This blog now powered by org-mode
I've used Jekyll for quite some time to power my blog. I would commit markdown files to a git repository and then the magic sauce of Jekyll and Github Pages would turn this into beautiful HTML pages and publish it. It worked fine but as I have switched to Emacs as my primary editor, which features something called org-mode, that among other things feature a syntax that I find way better and more intuitive than markdown, I decided to switch over my blogging to this format.
org-mode is a markup language, just like markdown, but it's been around for a wee bit longer. I use quite a lot of markdown in various places and its popularity means its widely accepted. I naturally prefer it over something like Word documents. However, it has limitations, it is inconsistent and not very intuitive. The arguments have been made before and I won't repeat it all here, instead if you are interested in org-mode vs *, Karl Voit sums it up best.

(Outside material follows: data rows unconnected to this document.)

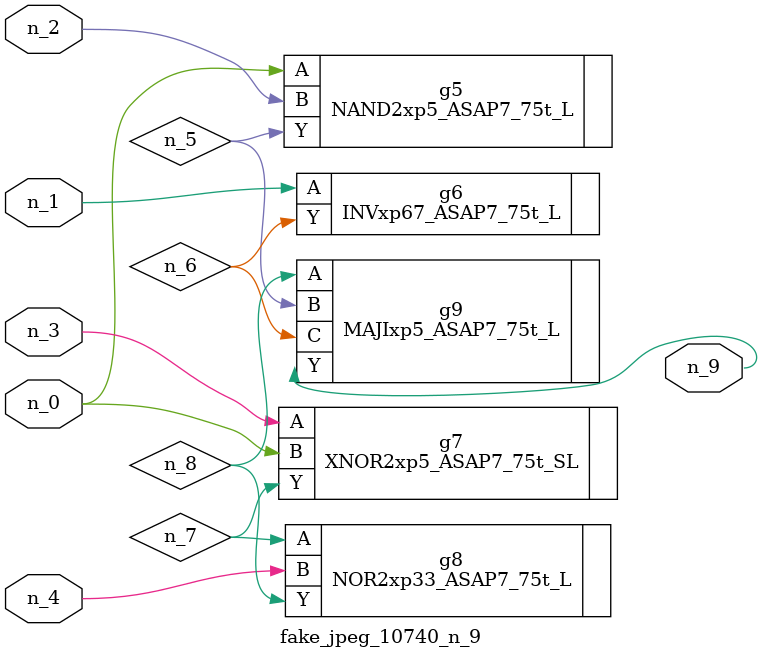
<source format=v>
module fake_jpeg_10740_n_9 (n_3, n_2, n_1, n_0, n_4, n_9);

input n_3;
input n_2;
input n_1;
input n_0;
input n_4;

output n_9;

wire n_8;
wire n_6;
wire n_5;
wire n_7;

NAND2xp5_ASAP7_75t_L g5 ( 
.A(n_0),
.B(n_2),
.Y(n_5)
);

INVxp67_ASAP7_75t_L g6 ( 
.A(n_1),
.Y(n_6)
);

XNOR2xp5_ASAP7_75t_SL g7 ( 
.A(n_3),
.B(n_0),
.Y(n_7)
);

NOR2xp33_ASAP7_75t_L g8 ( 
.A(n_7),
.B(n_4),
.Y(n_8)
);

MAJIxp5_ASAP7_75t_L g9 ( 
.A(n_8),
.B(n_5),
.C(n_6),
.Y(n_9)
);


endmodule
</source>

It should also be noted that org-mode does so much more. My calendar, todo list and various notes are all in org-mode and it provides various useful tools to work with it. It's often listed as a unique selling point for Emacs. If you are technology oriented, likes to tinker and setup tools your way, care about your time (efficiency), then org-mode might be for you.

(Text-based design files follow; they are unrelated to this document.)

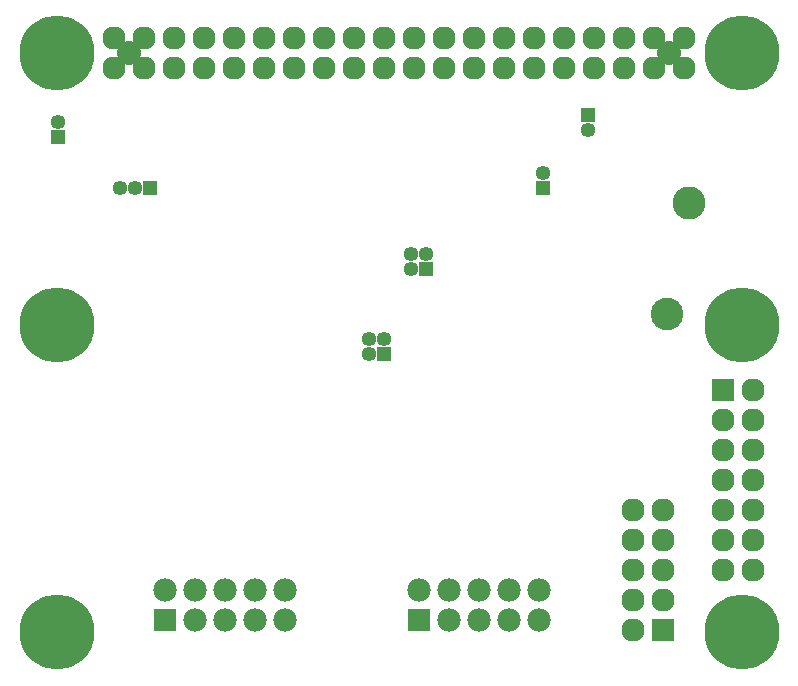
<source format=gbs>
G04 #@! TF.GenerationSoftware,KiCad,Pcbnew,(5.1.4-0)*
G04 #@! TF.CreationDate,2019-10-15T22:26:56+01:00*
G04 #@! TF.ProjectId,raspi-serial-hat,72617370-692d-4736-9572-69616c2d6861,3*
G04 #@! TF.SameCoordinates,Original*
G04 #@! TF.FileFunction,Soldermask,Bot*
G04 #@! TF.FilePolarity,Negative*
%FSLAX46Y46*%
G04 Gerber Fmt 4.6, Leading zero omitted, Abs format (unit mm)*
G04 Created by KiCad (PCBNEW (5.1.4-0)) date 2019-10-15 22:26:56*
%MOMM*%
%LPD*%
G04 APERTURE LIST*
%ADD10O,1.260000X1.260000*%
%ADD11R,1.260000X1.260000*%
%ADD12O,1.960000X1.960000*%
%ADD13R,1.960000X1.960000*%
%ADD14C,2.800000*%
%ADD15C,2.760000*%
%ADD16O,1.987200X1.987200*%
%ADD17R,1.987200X1.987200*%
%ADD18C,6.350000*%
%ADD19C,2.040000*%
%ADD20C,1.960000*%
G04 APERTURE END LIST*
D10*
X67380000Y-52030000D03*
X68650000Y-52030000D03*
X67380000Y-53300000D03*
D11*
X68650000Y-53300000D03*
D10*
X63855000Y-59230000D03*
X65125000Y-59230000D03*
X63855000Y-60500000D03*
D11*
X65125000Y-60500000D03*
D12*
X86180000Y-73760000D03*
X88720000Y-73760000D03*
X86180000Y-76300000D03*
X88720000Y-76300000D03*
X86180000Y-78840000D03*
X88720000Y-78840000D03*
X86180000Y-81380000D03*
X88720000Y-81380000D03*
X86180000Y-83920000D03*
D13*
X88720000Y-83920000D03*
D14*
X90992367Y-47779742D03*
D15*
X89125000Y-57125000D03*
D10*
X37550000Y-40905000D03*
D11*
X37550000Y-42175000D03*
D10*
X42785000Y-46475000D03*
X44055000Y-46475000D03*
D11*
X45325000Y-46475000D03*
D10*
X78575000Y-45205000D03*
D11*
X78575000Y-46475000D03*
D10*
X82400000Y-41545000D03*
D11*
X82400000Y-40275000D03*
D12*
X96340000Y-78840000D03*
X93800000Y-78840000D03*
X96340000Y-76300000D03*
X93800000Y-76300000D03*
X96340000Y-73760000D03*
X93800000Y-73760000D03*
X96340000Y-71220000D03*
X93800000Y-71220000D03*
X96340000Y-68680000D03*
X93800000Y-68680000D03*
X96340000Y-66140000D03*
X93800000Y-66140000D03*
X96340000Y-63600000D03*
D13*
X93800000Y-63600000D03*
D16*
X78210000Y-80535000D03*
X78210000Y-83075000D03*
X75670000Y-80535000D03*
X75670000Y-83075000D03*
X73130000Y-80535000D03*
X73130000Y-83075000D03*
X70590000Y-80535000D03*
X70590000Y-83075000D03*
X68050000Y-80535000D03*
D17*
X68050000Y-83075000D03*
D16*
X56770000Y-80535000D03*
X56770000Y-83075000D03*
X54230000Y-80535000D03*
X54230000Y-83075000D03*
X51690000Y-80535000D03*
X51690000Y-83075000D03*
X49150000Y-80535000D03*
X49150000Y-83075000D03*
X46610000Y-80535000D03*
D17*
X46610000Y-83075000D03*
D18*
X37400000Y-58075000D03*
X95400000Y-58075000D03*
D19*
X89260000Y-35065000D03*
X43540000Y-35065000D03*
D20*
X90530000Y-33795000D03*
X90530000Y-36335000D03*
X87990000Y-33795000D03*
X87990000Y-36335000D03*
X85450000Y-33795000D03*
X85450000Y-36335000D03*
X82910000Y-33795000D03*
X82910000Y-36335000D03*
X80370000Y-33795000D03*
X80370000Y-36335000D03*
X77830000Y-33795000D03*
X77830000Y-36335000D03*
X75290000Y-33795000D03*
X75290000Y-36335000D03*
X72750000Y-33795000D03*
X72750000Y-36335000D03*
X70210000Y-33795000D03*
X70210000Y-36335000D03*
X67670000Y-33795000D03*
X67670000Y-36335000D03*
X65130000Y-33795000D03*
X65130000Y-36335000D03*
X62590000Y-33795000D03*
X62590000Y-36335000D03*
X60050000Y-33795000D03*
X60050000Y-36335000D03*
X57510000Y-33795000D03*
X57510000Y-36335000D03*
X54970000Y-33795000D03*
X54970000Y-36335000D03*
X52430000Y-33795000D03*
X52430000Y-36335000D03*
X49890000Y-33795000D03*
X49890000Y-36335000D03*
X47350000Y-33795000D03*
X47350000Y-36335000D03*
X44810000Y-33795000D03*
X44810000Y-36335000D03*
X42270000Y-33795000D03*
X42270000Y-36335000D03*
D18*
X37400000Y-35075000D03*
X95400000Y-35075000D03*
X37400000Y-84075000D03*
X95400000Y-84075000D03*
M02*

</source>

Anyway, I'm not trying to sell org-mode, just saying I'm now using it to power this blog. I use org-static-blog to actually render the org files into HTML. Not super happy with it but it works for now (I can switch to something else that also is based on org, like org-publish, without having to rewrite all my posts). In the end, what this switch to org-mode might mean is that the threshold for me to write something is lowered just a tiny bit and that might just result in a slightly increased post publishing cadence.